Check each line of the data for "during", and copy the ones that have it.

● **Data for this exercise**:
= = = = =

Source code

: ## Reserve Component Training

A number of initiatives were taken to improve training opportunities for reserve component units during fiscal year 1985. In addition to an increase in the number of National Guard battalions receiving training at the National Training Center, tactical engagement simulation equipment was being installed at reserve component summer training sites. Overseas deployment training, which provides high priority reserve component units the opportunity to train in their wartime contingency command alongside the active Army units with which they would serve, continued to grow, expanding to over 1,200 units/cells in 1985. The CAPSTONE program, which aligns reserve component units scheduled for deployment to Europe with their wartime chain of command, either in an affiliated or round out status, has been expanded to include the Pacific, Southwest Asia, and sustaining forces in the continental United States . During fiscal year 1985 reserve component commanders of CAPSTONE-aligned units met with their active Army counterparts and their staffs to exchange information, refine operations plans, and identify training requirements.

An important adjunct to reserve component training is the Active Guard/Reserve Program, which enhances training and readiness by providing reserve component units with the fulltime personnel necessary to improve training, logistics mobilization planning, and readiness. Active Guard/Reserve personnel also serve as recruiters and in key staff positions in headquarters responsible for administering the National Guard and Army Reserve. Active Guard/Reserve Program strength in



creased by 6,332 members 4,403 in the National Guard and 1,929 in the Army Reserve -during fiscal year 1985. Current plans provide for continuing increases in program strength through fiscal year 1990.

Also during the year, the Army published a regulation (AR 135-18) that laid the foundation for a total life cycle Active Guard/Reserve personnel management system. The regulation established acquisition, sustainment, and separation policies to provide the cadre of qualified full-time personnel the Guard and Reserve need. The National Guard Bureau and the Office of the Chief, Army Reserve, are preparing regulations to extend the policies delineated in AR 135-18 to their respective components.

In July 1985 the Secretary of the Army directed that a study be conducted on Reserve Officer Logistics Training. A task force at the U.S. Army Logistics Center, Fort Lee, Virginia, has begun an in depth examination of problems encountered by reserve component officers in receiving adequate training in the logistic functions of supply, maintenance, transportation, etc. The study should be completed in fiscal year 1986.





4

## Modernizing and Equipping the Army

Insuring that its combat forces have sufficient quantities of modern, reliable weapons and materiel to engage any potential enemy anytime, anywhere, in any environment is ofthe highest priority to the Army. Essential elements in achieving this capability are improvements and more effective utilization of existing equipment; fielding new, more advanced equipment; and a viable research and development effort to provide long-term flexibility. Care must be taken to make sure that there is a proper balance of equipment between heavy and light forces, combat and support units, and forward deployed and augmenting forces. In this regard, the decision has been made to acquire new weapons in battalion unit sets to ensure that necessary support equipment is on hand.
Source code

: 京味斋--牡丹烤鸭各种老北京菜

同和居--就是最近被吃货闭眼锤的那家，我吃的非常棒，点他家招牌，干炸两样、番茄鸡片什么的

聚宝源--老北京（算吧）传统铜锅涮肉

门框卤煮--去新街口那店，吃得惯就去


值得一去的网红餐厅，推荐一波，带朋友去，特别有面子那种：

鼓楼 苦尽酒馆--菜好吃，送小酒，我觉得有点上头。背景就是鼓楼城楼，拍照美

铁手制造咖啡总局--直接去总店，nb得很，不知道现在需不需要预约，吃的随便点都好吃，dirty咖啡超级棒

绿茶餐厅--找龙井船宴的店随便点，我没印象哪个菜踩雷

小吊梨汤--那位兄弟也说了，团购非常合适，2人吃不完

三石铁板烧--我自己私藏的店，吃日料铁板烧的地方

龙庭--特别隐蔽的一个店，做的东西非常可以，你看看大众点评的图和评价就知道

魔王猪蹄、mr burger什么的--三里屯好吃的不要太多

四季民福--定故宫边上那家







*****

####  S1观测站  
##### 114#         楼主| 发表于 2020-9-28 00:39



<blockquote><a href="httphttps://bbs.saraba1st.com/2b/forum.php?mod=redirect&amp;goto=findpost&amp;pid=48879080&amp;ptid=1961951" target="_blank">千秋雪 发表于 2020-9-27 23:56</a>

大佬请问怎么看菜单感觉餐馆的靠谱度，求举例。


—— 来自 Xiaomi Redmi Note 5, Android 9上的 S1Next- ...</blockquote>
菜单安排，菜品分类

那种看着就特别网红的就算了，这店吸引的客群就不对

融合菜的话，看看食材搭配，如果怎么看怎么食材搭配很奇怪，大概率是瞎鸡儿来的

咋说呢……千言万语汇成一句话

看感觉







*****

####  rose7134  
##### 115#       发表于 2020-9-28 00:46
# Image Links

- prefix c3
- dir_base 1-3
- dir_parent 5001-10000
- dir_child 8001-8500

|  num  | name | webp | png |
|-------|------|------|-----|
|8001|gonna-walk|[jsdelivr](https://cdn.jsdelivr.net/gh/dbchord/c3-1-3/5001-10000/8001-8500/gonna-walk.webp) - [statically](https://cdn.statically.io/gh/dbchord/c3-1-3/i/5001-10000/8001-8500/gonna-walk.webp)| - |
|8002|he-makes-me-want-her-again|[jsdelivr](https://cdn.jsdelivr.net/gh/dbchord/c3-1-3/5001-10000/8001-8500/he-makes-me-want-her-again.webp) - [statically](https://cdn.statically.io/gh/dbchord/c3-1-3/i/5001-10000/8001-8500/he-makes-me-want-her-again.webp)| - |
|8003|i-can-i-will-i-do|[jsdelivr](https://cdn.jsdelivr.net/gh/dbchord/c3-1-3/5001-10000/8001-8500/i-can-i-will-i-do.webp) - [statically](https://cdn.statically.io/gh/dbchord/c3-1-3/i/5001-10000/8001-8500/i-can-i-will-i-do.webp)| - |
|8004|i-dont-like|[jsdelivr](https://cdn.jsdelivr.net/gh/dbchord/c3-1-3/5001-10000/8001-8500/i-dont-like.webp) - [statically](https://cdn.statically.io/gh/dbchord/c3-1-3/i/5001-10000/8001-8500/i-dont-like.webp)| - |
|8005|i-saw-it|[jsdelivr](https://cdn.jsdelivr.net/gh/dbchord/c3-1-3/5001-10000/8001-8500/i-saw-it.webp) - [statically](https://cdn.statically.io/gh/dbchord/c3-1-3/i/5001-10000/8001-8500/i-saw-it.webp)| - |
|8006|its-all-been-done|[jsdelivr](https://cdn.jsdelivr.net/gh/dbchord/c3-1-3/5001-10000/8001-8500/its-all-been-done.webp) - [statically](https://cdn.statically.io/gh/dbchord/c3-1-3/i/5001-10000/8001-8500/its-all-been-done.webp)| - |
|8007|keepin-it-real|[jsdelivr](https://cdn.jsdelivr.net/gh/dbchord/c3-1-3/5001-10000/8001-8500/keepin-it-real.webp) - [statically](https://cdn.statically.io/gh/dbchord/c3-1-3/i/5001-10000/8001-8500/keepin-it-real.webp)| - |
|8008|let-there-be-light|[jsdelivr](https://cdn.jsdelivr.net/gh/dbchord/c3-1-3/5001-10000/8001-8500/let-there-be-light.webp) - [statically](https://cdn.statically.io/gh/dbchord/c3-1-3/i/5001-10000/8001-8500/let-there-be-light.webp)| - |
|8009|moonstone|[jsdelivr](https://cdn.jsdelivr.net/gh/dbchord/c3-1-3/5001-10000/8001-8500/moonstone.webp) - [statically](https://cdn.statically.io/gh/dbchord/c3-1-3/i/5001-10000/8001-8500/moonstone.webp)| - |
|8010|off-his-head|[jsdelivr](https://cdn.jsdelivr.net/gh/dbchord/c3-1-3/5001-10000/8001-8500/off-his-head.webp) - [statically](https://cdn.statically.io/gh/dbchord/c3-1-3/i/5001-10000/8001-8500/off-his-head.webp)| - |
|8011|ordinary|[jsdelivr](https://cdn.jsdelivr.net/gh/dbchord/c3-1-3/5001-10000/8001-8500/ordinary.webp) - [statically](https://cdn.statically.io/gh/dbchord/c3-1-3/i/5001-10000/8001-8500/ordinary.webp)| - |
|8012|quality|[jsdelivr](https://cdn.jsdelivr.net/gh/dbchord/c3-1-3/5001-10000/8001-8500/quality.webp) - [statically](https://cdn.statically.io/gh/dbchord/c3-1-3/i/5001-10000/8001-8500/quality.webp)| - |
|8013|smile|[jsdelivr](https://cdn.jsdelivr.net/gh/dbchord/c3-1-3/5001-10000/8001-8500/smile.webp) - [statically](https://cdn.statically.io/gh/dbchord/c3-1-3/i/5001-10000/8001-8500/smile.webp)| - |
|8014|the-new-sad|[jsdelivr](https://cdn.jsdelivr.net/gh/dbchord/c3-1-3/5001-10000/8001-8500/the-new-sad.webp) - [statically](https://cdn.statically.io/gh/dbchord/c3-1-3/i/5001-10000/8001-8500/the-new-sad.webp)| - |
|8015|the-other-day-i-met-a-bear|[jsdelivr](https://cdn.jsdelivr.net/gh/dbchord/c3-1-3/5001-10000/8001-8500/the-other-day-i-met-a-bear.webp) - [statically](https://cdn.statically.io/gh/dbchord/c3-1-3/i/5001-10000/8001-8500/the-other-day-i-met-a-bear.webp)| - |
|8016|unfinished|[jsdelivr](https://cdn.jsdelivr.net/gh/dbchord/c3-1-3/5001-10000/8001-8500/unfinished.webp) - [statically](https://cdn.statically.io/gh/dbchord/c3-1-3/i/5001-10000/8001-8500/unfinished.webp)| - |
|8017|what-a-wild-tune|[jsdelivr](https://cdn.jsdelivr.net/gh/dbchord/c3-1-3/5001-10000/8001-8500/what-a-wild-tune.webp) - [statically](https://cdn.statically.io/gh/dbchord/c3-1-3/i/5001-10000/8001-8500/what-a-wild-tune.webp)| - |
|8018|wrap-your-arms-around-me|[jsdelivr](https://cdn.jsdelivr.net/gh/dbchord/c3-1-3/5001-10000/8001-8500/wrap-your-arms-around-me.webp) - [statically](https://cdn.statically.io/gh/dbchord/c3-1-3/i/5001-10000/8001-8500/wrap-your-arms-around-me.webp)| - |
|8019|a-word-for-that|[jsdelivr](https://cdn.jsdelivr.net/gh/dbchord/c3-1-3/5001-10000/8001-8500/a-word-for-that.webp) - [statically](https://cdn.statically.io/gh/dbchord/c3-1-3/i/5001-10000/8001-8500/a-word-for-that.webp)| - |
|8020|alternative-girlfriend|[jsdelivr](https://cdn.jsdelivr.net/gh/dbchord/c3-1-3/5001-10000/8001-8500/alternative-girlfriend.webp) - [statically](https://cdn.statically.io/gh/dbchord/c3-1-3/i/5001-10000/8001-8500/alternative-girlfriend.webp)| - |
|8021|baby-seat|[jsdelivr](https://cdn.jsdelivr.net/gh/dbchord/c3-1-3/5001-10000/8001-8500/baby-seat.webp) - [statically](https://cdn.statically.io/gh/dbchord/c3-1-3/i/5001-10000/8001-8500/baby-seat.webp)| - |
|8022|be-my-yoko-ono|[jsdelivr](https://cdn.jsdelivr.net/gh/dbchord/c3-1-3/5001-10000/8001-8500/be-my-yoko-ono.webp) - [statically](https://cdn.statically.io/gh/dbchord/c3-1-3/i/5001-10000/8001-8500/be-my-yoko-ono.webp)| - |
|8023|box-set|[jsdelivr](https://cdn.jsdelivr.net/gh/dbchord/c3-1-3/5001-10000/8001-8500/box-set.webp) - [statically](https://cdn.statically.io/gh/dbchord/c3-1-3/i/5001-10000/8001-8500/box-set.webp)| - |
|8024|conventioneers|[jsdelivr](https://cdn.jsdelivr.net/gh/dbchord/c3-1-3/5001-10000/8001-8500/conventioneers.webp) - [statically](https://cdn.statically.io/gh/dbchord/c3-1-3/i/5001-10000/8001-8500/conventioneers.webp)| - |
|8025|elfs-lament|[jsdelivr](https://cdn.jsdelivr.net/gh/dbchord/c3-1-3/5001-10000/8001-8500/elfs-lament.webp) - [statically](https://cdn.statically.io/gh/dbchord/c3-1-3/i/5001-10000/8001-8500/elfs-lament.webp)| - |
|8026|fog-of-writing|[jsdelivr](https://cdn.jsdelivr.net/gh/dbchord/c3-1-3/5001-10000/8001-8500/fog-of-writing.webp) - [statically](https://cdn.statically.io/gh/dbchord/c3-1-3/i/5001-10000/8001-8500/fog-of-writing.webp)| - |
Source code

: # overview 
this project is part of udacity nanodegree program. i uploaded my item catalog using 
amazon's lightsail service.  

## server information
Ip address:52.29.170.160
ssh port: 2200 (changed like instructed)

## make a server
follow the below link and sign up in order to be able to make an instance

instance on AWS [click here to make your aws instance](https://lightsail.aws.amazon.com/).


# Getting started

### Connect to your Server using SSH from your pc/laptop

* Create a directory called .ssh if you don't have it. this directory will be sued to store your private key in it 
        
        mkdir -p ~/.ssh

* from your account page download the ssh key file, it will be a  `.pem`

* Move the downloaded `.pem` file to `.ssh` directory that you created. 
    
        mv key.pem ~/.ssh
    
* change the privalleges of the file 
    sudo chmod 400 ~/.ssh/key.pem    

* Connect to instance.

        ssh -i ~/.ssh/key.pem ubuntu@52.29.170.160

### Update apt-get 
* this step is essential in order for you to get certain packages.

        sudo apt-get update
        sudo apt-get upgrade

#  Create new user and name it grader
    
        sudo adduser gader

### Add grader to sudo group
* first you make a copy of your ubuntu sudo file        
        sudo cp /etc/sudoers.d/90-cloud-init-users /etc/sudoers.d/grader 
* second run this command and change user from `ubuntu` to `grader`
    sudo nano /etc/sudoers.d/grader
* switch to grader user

= = = = =

● **Exercise solution**:
A number of initiatives were taken to improve training opportunities for reserve component units during fiscal year 1985. In addition to an increase in the number of National Guard battalions receiving training at the National Training Center, tactical engagement simulation equipment was being installed at reserve component summer training sites. Overseas deployment training, which provides high priority reserve component units the opportunity to train in their wartime contingency command alongside the active Army units with which they would serve, continued to grow, expanding to over 1,200 units/cells in 1985. The CAPSTONE program, which aligns reserve component units scheduled for deployment to Europe with their wartime chain of command, either in an affiliated or round out status, has been expanded to include the Pacific, Southwest Asia, and sustaining forces in the continental United States . During fiscal year 1985 reserve component commanders of CAPSTONE-aligned units met with their active Army counterparts and their staffs to exchange information, refine operations plans, and identify training requirements.
creased by 6,332 members 4,403 in the National Guard and 1,929 in the Army Reserve -during fiscal year 1985. Current plans provide for continuing increases in program strength through fiscal year 1990.
Also during the year, the Army published a regulation (AR 135-18) that laid the foundation for a total life cycle Active Guard/Reserve personnel management system. The regulation established acquisition, sustainment, and separation policies to provide the cadre of qualified full-time personnel the Guard and Reserve need. The National Guard Bureau and the Office of the Chief, Army Reserve, are preparing regulations to extend the policies delineated in AR 135-18 to their respective components.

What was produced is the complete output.